The irony is that Dairibord's management executed well. Gross profit margin held at 25%, operating profit margin was preserved at 5%, finance costs were compressed through disciplined liability management, and the group grew both volume and revenue in a consumer environment characterised by grey market competition and shifting purchasing patterns.
The capital expenditure programme, centred on the Steri milk processing and filling line, the maheu refurbishment project, and the Cascade processing and bottling line, positions the business for meaningful volume growth in 2026 and beyond. All three lines were commissioned in December 2025, meaning their production contribution was negligible in the reporting year but is fully available going into 2026.

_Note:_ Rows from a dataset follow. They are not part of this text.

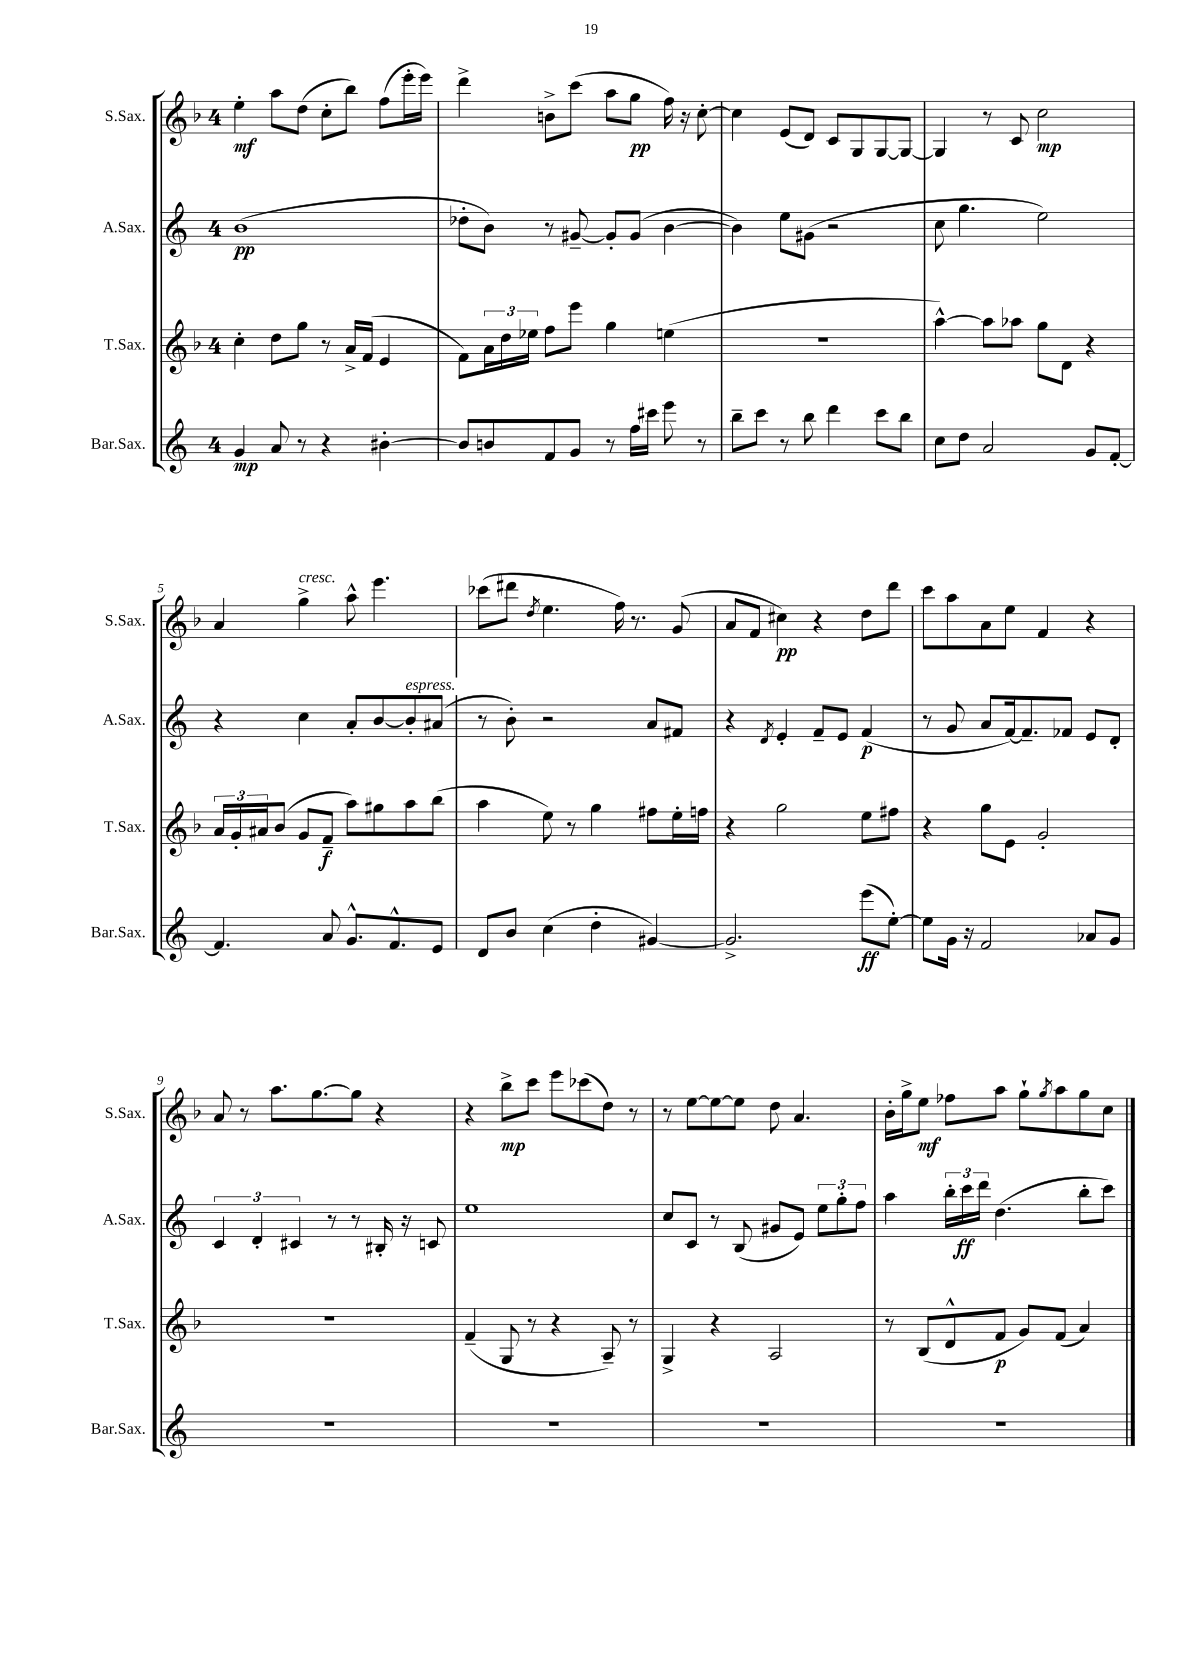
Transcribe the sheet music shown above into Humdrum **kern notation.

**kern	**kern	**kern	**kern
*staff4	*staff3	*staff2	*staff1
*clefG2	*clefG2	*clefG2	*clefG2
*k[]	*k[b-]	*k[]	*k[b-]
*M4/4	*M4/4	*M4/4	*M4/4
4g/	4cc'\	(1b	4ee'\
8a/	8dd\L	.	8aa\L
8r	8gg\J	.	(8dd\J
4r	8r	.	8cc'\L
.	16a^/LL	.	8bb-\J)
.	(16f/JJ	.	.
[4b#'\	4e/	.	(8ff\L
.	.	.	16eee'\L
.	.	.	16eee\JJ)
=	=	=	=
8b#/]L	8f\L)	8dd-'\L	4ddd^\
8b/	24a\L	8b\J)	.
.	24dd\	.	.
.	24ee-\JJ	.	.
8f/	8ff\L	8r	8b^\L
8g/J	8eee\J	[8g#~/	(8ccc\J
8r	4gg\	8g#'/]L	8aa\L
16ff\LL	.	(8g#/J	8gg\J
16ccc#\JJ	.	.	.
8eee\	(4ee\	[4b\	16ff\)
.	.	.	16r
8r	.	.	[8cc'\
=	=	=	=
8bb~\L	1r	4b\])	4cc\]
8ccc\J	.	.	.
8r	.	8ee\L	(8e/L
8bb\	.	(8g#\J	8d/J)
4ddd\	.	2r	8c/L
.	.	.	8G/
8ccc\L	.	.	[8G/
8bb\J	.	.	8G/_J
=	=	=	=
8cc\L	[4aa^^\)	8cc\	4G/]
8dd\J	.	4.gg\	.
2a/	8aa\]L	.	8r
.	8aa-\J	.	8c/
.	8gg\L	2ee\)	2cc\
.	8d\J	.	.
8g/L	4r	.	.
[8f'/J	.	.	.
=	=	=	=
4.f/]	24a/LL	4r	4a/
.	24g'/	.	.
.	24a#/J	.	.
.	(8b-/J	.	.
.	8g/L	4cc\	4gg^\
8a/	8f~/J	.	.
8.g^^/L	8aa\L)	8a'/L	8aa^^\
.	8gg#\	[8b/	4.eee\
8.f^^/	.	.	.
.	8aa\	8b'/]	.
8e/J	(8bb-\J	(8a#/J	.
=	=	=	=
8d/L	4aa\	8r	(8ccc-\L
8b/J	.	8b'\)	8ddd#\J
.	.	.	8qdd/
(4cc\	8ee\)	2r	4.ee\
.	8r	.	.
4dd'\	4gg\	.	.
.	.	.	16ff\)
.	.	.	8.r
[4g#/)	8ff#\L	8a/L	.
.	16ee'\L	8f#/J	(8g/
.	16ff\JJ	.	.
=	=	=	=
2.g#^/]	4r	4r	8a/L
.	.	.	8f/J
.	.	8qd/	.
.	2gg\	4e'/	4cc#\)
.	.	8f~/L	4r
.	.	8e/J	.
(8eee\L	8ee\L	(4f/	8dd\L
[8ee'\J)	8ff#\J	.	8ddd\J
=	=	=	=
8ee\]L	4r	8r	8ccc\L
16g\Jk	.	8g/	8aa\
16r	.	.	.
2f/	8gg\L	8a/L	8a\
.	8e\J	[16f/k)	8ee\J
.	.	8.f~/]	.
.	2g'/	.	4f/
.	.	8f-/J	.
8a-/L	.	8e/L	4r
8g/J	.	8d'/J	.
=	=	=	=
1r	1r	6c/	8a/
.	.	.	8r
.	.	6d'/	.
.	.	.	8.aa\L
.	.	6c#/	.
.	.	.	[8.gg\
.	.	8r	.
.	.	8r	8gg\]J
.	.	16B#'/	4r
.	.	16r	.
.	.	8c/	.
=	=	=	=
1r	(4f~/	1ee	4r
.	8G/	.	8bb-^\L
.	8r	.	8ccc\J
.	4r	.	8eee\L
.	.	.	(8ccc-\
.	8A~/)	.	8dd\J)
.	8r	.	8r
=	=	=	=
1r	4G^/	8cc/L	8r
.	.	8c/J	[8ee\L
.	4r	8r	8ee\_
.	.	(8B/	8ee\]J
.	2A/	8g#/L	8dd\
.	.	8e/J)	4.a/
.	.	12ee\L	.
.	.	12gg'\	.
.	.	12ff\J	.
=	=	=	=
1r	8r	4aa\	16b-'\LL
.	.	.	16gg^\J
.	(8B-/L	.	8ee\J
.	8d^^/	24bb'\LL	8ff-\L
.	.	24ccc\	.
.	.	24ddd\JJ	.
.	8f/J	(4.dd\	8aa\J
.	8g/L)	.	8gg`\L
.	.	.	8qgg/
.	(8f/J	.	8aa\
.	4a/)	8bb'\L	8gg\
.	.	8ccc\J)	8cc\J
==	==	==	==
*-	*-	*-	*-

Meanwhile, cash generated from operating activities fell sharply from US$10.74 million in 2024 to US$5.08 million in 2025, a 53% contraction driven primarily by working capital build-up. The group increased raw material and packaging inventory from US$9.54 million to US$11.71 million, deployed more capital into trade receivables, and incurred higher income tax payments of US$1.44 million against US$807,036 in the prior year.
The working capital absorption reflects prudent management of supply chain risk, particularly in an environment where input availability cannot be taken for granted, but it reduces the cash buffer available to absorb external shocks.
The most consequential external shock already on the horizon is the Hormuz shipping disruption. The group has not quantified the impact, which is appropriate given the ongoing nature of the crisis, but the Chipinge plant's newly commissioned Steri milk line and the Cascade filling operation are both capital-intensive and packaging-dependent, making cost containment in 2026 materially harder than it would otherwise have been.
Total interest-bearing debt increased from US$5.61 million at the close of 2024 to US$11.63 million at 31 December 2025, reflecting the financing of the capital expenditure programme through bank credit. USD-denominated loans carry interest rates of 8% to 12%. ZWG-denominated facilities attract rates of 45% to 47%, which reflects the Reserve Bank of Zimbabwe's 35% policy rate environment and the spreads commercial banks apply to it.
The lease liability, new in 2025 and arising from the Chipinge solar plant arrangement, adds a further US$2.63 million in structured obligations. Against total equity of US$29.27 million, the leverage position is manageable but rising.
The dividend of US$693,792, translating to 0.19 US cents per share, represents a yield that institutional investors will note as largely symbolic. It is a gesture of commitment rather than a meaningful cash return in the context of the group's capital cycle and the borrowings it carries.
Therefore, what Dairibord's 2025 results ultimately demonstrate is that operational excellence and fiscal pressure can coexist in ways that make the former invisible to shareholders. The business is stronger than its bottom line suggests, and the capital invested in 2025 is real and will generate volume. The raw milk supply chain, representing 35% of the formal processing market, is a structural competitive position that cannot easily be replicated. But until the tax environment is more predictable and the ZIMRA compliance burden is rationalised, Zimbabwe's most disciplined formal manufacturers will continue to deliver results that look better in the chairperson's narrative than they do in the earnings per share line.